Task requirements: Provide only the number of lines in the data below that contain the word "TRIANGLE".

Entries taken from a collection:
BEGIN
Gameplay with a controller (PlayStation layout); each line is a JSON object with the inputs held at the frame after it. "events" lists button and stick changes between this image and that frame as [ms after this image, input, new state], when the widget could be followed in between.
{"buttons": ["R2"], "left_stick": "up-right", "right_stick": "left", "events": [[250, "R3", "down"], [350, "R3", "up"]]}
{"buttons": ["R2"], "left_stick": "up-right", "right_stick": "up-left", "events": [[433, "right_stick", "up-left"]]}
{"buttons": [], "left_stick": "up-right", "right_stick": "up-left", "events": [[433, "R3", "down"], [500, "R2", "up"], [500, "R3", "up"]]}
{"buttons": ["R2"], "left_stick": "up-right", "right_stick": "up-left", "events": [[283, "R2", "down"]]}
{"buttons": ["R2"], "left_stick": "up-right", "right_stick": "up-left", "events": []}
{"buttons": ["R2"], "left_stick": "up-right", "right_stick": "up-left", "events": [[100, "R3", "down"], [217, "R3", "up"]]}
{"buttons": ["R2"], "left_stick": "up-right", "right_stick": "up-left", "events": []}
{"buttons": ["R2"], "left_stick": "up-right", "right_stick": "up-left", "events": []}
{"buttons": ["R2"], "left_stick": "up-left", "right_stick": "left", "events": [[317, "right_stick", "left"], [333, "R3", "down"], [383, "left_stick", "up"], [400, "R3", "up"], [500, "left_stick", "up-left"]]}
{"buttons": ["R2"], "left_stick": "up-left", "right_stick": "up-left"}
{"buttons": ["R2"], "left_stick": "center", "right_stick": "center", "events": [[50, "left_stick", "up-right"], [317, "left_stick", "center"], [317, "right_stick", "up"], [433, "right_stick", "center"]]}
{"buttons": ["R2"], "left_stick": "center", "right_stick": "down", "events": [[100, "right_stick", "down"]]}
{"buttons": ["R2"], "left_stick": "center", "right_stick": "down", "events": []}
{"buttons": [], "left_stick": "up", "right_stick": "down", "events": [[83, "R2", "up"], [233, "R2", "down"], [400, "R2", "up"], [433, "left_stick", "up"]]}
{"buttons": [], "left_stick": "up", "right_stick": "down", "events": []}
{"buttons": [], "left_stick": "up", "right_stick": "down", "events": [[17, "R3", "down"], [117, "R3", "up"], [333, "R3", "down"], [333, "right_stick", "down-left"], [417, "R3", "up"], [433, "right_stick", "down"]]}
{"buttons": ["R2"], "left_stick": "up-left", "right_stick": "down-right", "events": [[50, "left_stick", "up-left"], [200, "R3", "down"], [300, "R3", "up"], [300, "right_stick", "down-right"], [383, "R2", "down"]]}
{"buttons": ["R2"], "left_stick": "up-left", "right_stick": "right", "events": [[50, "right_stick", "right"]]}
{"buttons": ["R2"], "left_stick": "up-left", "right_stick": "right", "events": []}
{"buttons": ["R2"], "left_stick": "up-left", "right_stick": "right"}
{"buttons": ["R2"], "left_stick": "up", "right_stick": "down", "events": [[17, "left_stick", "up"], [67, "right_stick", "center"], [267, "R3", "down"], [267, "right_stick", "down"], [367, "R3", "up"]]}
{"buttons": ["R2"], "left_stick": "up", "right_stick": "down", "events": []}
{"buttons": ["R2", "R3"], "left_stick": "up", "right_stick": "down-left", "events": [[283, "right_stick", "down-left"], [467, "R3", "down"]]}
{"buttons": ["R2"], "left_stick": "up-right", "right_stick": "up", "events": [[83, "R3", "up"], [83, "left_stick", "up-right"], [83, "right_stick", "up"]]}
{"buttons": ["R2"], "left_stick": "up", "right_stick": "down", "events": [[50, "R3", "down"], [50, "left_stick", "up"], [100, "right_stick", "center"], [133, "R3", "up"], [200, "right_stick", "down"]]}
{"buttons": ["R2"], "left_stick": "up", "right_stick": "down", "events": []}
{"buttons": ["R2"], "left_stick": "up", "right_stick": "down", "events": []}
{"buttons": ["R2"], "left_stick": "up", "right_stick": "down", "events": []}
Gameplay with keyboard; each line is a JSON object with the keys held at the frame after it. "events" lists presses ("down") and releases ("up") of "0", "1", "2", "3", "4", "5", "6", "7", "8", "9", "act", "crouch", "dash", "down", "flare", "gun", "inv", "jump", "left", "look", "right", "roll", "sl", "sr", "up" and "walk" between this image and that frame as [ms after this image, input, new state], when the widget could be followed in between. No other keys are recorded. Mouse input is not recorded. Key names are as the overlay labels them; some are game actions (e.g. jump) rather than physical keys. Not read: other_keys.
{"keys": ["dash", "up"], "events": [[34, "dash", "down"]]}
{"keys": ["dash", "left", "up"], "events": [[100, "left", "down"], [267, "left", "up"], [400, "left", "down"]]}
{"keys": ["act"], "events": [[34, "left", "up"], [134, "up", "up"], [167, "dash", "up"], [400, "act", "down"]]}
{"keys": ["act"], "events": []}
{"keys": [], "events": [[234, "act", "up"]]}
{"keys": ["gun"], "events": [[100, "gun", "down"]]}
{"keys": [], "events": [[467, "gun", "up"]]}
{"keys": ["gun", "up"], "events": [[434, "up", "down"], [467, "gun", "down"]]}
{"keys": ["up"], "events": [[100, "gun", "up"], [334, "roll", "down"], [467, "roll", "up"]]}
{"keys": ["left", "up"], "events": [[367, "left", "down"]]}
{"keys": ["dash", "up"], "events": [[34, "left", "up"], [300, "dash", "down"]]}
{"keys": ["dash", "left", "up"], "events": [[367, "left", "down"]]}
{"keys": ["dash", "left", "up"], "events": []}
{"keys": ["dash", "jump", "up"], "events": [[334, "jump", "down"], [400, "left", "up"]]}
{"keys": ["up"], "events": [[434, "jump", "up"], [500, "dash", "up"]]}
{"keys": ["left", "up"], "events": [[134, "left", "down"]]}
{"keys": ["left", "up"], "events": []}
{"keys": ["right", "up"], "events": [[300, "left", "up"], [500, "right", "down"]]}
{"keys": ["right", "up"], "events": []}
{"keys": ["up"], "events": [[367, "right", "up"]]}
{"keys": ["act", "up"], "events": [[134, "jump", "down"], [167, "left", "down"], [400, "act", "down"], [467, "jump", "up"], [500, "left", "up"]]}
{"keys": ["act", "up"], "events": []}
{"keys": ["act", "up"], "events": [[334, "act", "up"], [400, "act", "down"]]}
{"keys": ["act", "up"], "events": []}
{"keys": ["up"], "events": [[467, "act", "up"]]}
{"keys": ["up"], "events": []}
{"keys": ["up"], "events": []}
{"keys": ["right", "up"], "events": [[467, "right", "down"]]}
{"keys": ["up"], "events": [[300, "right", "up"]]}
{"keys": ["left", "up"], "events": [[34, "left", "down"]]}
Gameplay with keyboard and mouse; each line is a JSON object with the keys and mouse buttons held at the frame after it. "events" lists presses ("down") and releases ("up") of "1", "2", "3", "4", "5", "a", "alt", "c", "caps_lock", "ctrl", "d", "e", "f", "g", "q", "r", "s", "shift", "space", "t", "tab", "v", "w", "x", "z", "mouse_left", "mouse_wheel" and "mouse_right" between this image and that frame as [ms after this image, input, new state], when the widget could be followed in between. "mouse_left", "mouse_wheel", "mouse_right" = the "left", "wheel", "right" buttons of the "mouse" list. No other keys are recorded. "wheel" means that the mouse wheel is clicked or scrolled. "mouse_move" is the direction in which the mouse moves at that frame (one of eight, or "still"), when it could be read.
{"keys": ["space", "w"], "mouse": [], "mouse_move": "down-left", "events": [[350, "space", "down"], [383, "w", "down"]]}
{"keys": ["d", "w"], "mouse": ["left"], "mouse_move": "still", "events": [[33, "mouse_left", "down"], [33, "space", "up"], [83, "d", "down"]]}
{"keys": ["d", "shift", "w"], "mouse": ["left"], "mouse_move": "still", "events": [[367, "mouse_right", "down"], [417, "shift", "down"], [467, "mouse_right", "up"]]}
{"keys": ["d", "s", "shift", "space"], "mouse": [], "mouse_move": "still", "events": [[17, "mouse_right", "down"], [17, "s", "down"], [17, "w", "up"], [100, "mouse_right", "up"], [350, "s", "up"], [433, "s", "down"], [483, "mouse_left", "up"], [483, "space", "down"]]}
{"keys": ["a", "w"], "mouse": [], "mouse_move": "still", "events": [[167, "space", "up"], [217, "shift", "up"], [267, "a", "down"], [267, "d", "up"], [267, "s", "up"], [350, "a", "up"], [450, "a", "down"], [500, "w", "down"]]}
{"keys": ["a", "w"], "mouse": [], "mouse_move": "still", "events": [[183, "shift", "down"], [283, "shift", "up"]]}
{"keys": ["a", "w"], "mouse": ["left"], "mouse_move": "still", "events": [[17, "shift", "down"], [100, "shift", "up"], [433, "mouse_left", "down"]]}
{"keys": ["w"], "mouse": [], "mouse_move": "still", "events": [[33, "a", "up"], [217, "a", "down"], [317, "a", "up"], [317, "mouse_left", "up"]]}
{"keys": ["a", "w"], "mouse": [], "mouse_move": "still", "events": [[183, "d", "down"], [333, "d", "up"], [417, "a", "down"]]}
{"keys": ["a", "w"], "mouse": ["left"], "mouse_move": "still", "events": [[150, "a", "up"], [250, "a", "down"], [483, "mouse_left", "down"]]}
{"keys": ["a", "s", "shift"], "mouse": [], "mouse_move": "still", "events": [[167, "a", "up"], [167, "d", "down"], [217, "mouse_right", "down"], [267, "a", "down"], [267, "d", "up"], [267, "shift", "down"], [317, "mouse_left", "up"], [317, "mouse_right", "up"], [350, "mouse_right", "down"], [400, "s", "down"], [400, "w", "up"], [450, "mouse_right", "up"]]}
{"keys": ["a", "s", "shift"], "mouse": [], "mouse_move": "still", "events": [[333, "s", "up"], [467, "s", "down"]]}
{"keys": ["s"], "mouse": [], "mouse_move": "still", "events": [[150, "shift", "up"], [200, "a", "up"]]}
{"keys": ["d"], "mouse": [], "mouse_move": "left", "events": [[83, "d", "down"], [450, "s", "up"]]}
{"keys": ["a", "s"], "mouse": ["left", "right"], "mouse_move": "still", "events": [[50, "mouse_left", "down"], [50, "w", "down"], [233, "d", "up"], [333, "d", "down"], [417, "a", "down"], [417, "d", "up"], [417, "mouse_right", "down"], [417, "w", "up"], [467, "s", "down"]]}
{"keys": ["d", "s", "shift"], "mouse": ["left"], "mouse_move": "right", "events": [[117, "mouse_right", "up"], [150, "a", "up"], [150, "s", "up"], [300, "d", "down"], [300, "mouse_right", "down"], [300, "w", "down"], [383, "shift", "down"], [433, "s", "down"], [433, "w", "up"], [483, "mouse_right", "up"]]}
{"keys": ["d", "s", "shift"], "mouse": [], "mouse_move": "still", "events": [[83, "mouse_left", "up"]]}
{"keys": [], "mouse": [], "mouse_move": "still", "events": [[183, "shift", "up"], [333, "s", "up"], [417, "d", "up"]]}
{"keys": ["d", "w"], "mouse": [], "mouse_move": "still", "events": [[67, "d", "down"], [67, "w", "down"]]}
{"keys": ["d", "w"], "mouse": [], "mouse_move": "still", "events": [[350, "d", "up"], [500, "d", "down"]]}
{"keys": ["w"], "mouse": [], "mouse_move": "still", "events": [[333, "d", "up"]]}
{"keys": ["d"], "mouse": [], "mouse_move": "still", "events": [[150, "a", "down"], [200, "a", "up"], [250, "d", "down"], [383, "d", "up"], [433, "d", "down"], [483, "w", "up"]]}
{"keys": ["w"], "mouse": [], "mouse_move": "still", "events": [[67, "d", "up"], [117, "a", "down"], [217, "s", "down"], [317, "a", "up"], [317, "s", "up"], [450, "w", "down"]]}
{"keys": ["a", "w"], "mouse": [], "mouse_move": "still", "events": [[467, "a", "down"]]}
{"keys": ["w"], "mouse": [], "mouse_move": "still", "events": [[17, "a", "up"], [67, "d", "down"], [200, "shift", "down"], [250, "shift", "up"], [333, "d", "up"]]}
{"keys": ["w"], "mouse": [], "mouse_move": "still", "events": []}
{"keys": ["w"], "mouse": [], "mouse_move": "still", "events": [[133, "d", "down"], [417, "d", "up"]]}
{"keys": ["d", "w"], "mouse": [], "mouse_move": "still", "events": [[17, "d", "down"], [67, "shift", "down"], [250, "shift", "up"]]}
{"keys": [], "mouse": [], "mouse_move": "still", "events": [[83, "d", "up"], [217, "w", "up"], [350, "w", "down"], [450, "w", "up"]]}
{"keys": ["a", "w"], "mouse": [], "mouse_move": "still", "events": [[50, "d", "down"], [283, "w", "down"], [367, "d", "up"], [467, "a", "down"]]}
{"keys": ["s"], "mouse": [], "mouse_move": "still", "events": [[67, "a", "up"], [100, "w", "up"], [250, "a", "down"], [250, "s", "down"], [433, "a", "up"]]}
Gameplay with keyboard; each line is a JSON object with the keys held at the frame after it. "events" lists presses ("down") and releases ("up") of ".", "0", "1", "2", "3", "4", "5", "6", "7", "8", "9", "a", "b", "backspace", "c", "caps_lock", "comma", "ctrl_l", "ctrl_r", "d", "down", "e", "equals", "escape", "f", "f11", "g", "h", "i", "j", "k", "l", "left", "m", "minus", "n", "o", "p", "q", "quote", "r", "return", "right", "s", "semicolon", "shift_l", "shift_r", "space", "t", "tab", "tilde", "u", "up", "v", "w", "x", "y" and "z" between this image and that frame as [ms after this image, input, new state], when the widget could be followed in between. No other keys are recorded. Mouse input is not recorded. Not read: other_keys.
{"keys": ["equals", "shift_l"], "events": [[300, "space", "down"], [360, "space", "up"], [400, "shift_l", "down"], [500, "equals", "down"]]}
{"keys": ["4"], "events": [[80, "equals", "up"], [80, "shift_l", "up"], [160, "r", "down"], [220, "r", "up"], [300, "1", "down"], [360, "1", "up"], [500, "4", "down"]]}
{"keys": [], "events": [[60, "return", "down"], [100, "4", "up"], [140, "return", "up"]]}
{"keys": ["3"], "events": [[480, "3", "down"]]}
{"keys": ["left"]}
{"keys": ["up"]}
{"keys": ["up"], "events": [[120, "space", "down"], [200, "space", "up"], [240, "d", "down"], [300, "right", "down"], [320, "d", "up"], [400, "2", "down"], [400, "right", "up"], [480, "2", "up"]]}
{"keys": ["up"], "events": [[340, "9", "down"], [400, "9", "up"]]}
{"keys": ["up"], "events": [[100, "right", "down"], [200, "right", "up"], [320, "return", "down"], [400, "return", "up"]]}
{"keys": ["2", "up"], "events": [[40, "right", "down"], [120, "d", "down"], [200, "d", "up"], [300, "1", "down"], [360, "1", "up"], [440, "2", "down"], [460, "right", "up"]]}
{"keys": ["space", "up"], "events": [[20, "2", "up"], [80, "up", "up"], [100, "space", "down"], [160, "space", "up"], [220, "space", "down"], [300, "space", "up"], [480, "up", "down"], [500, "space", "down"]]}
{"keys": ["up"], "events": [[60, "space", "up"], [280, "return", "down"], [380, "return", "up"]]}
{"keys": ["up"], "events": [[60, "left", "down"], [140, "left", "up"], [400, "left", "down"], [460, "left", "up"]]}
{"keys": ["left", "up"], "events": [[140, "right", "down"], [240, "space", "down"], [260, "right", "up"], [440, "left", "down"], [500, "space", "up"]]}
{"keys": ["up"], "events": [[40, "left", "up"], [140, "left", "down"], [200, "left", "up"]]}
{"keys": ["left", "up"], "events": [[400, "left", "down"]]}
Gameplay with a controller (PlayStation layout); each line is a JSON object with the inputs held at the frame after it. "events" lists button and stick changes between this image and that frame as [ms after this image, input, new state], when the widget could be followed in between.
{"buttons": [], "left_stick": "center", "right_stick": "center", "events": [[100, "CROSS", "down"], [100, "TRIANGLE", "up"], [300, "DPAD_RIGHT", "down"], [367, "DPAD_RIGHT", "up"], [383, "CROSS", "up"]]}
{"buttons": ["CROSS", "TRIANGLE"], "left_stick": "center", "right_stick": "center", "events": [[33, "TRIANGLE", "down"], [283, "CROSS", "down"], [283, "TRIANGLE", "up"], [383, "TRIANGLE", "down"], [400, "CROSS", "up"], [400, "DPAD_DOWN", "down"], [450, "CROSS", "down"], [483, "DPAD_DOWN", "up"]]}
END
Result of this exercise: 2